There is a distinct lack of a liquid local currency derivative market across the Middle East. Corporates do not have anywhere near as many options in this part of the world. With so many currencies here pegged to the dollar there has not been a great need for such a market. Should more currencies (or a unified currency) de-peg from the dollar, then top quality products would have to be developed very quickly in order to deal with exchange rate and interest rate volatility.

Conclusion

What conclusions can we draw after this brief look at the issues facing corporate treasurers in the Middle East? It is clear that the systems and products available in the Middle East are not quite at a level to match those available elsewhere in established financial markets. The banking infrastructure in the Middle East is still playing catch up against the infrastructure found in other financial centres. Great strides have been made over the past two years in terms of reforming payment and clearing systems, but there is still work to be done to keep up with the high pace of change at other financial centres. Significantly, while those established markets are currently contemplating recession, the Middle East is buoyant.

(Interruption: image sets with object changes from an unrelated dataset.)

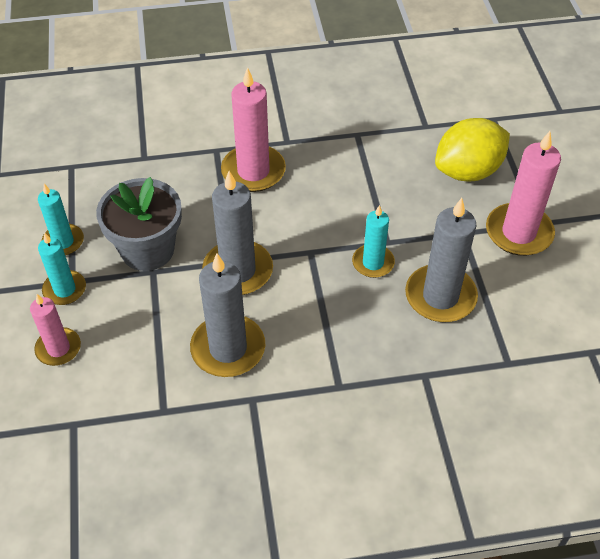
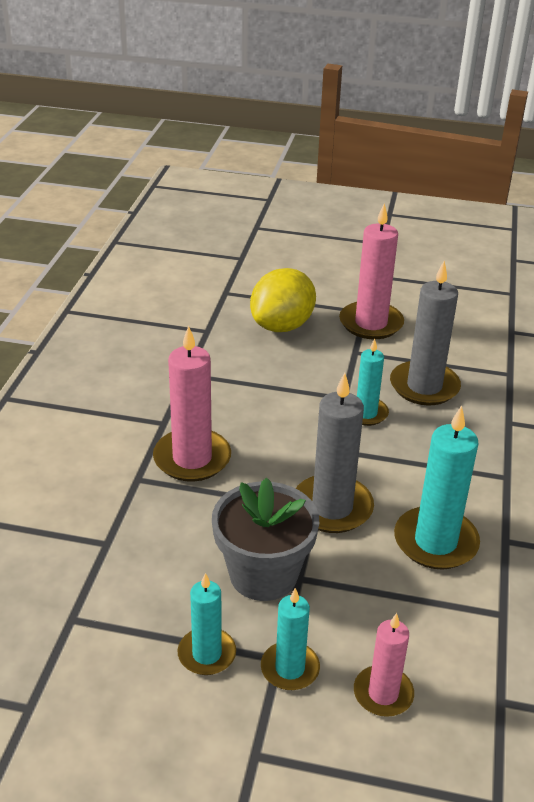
camera: 70 degrees left, 15 degrees down
(228, 348) = (435, 542): grey candle -> turquoise candle
(468, 171) = (282, 326): yellow lemon -> yellow lemon turned 45 degrees clockwise

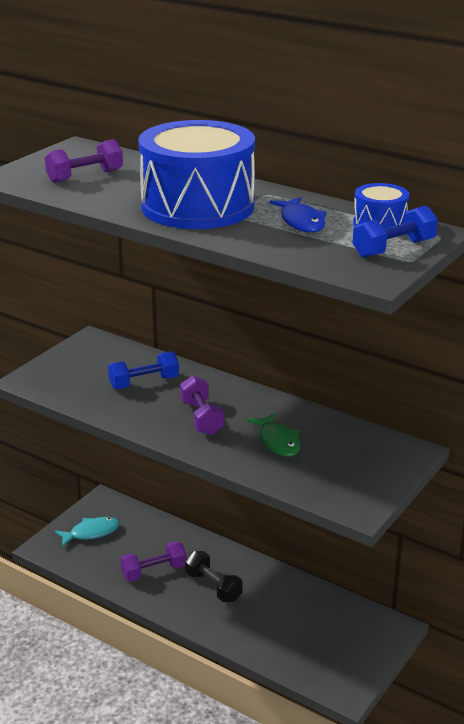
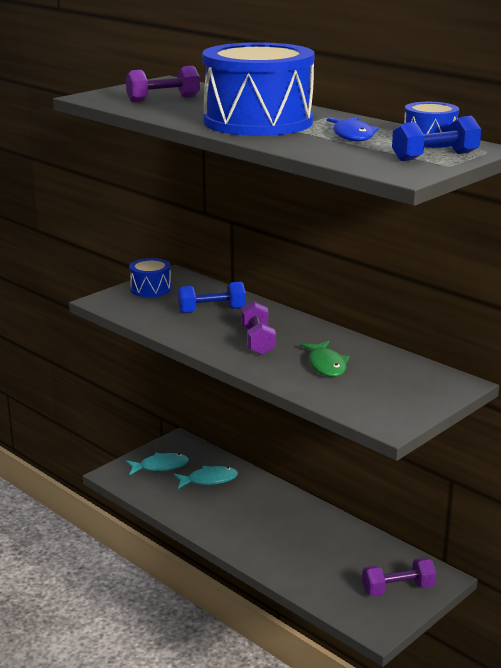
camera: 10 degrees right, 5 degrees down
(73, 360) = (150, 289): none -> blue drum
(144, 543) = (209, 480): none -> turquoise fish
(154, 571) = (212, 504): purple dumbbell -> purple dumbbell (398, 589)
(213, 587) = (266, 523): black dumbbell -> none

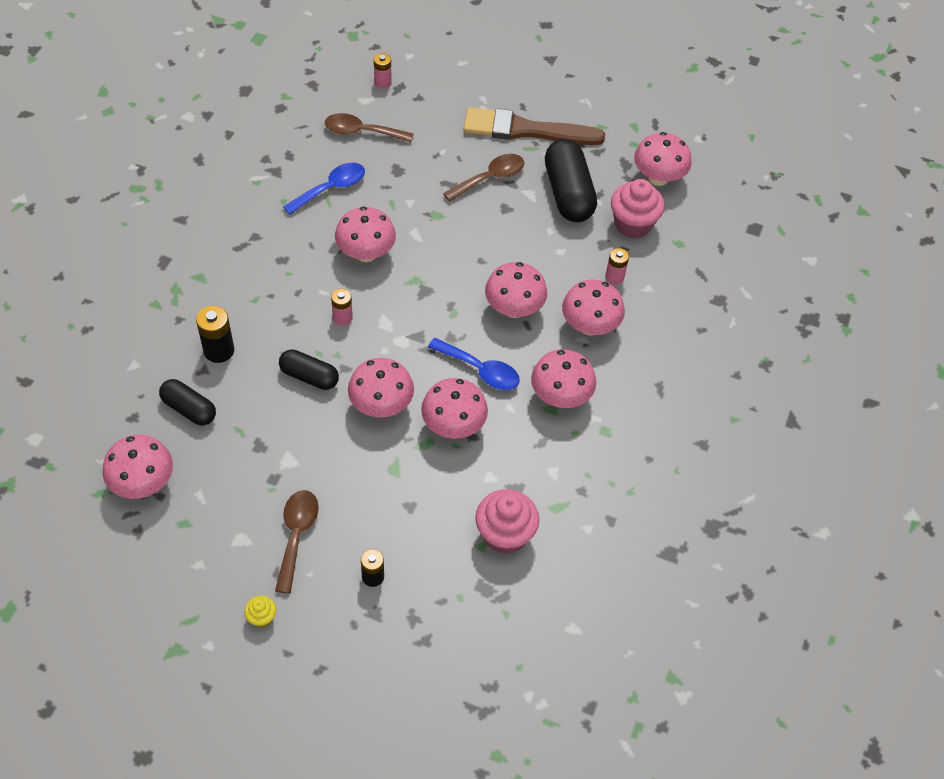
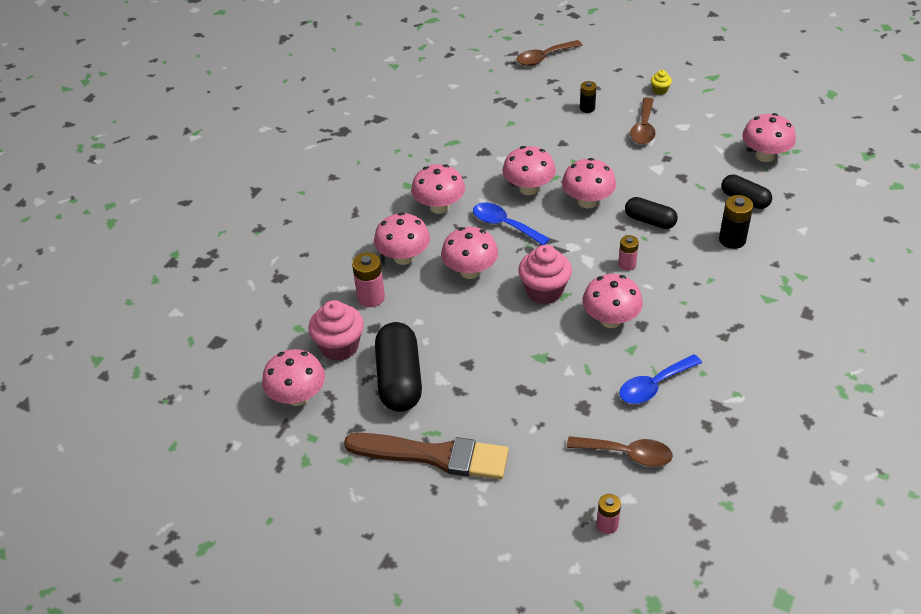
camera: 170 degrees left, 10 degrees down
(490, 178) = (481, 397): brown spoon -> brown spoon (544, 58)
(505, 535) = (493, 128): pink cupcake -> pink cupcake (544, 291)
(614, 277) = (371, 297): pink battery -> pink battery, size x1.52

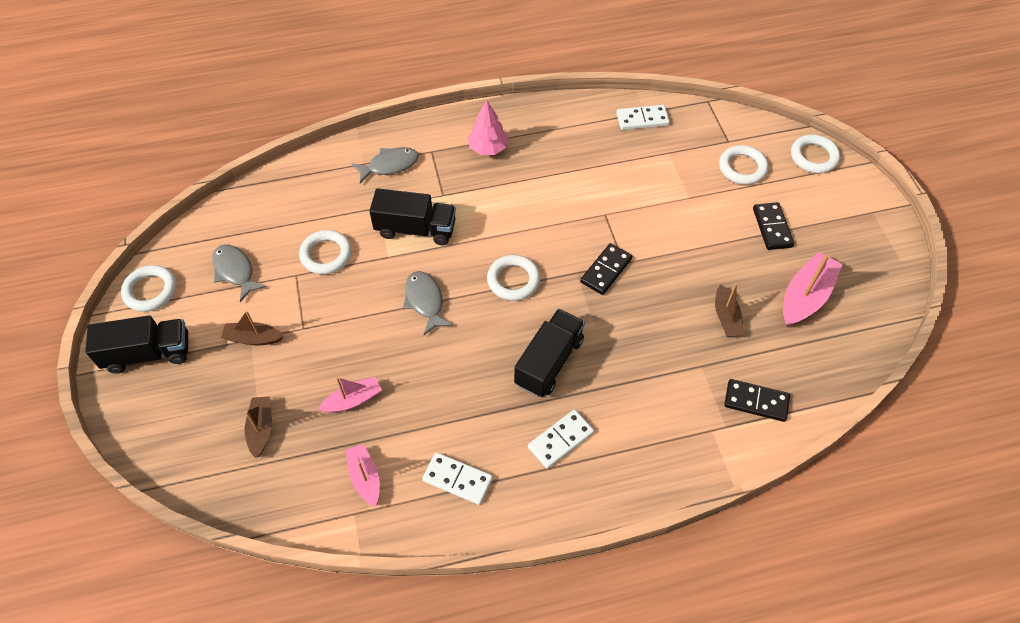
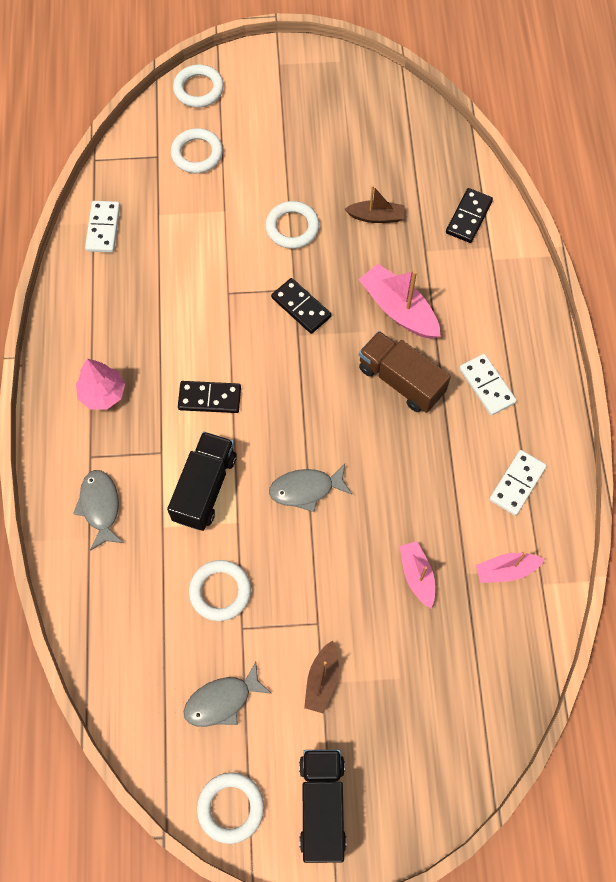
camera: 80 degrees left, 10 degrees up
(261, 429) = (438, 674): brown boat -> none
(513, 280) = (296, 397): white ring -> white ring (292, 227)
(549, 362) = (401, 380): black truck -> brown truck
(772, 228) = (279, 150): black domino -> black domino (209, 398)
(805, 296) = (364, 147): pink boat -> pink boat (398, 309)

Recent history shows the ability of Middle Eastern economies to grow and adapt rapidly. It is therefore easy to imagine the financial markets of the Middle East catching up with the rest in the not too distant future. With establishment of a unified GCC currency, short-term uncertainty looks likely to give way to longer-term stability and prosperity.

Treasury departments and boards must follow the lead of GCC countries and recognise the importance of knowledge investment and management if they are to flourish in a similar way.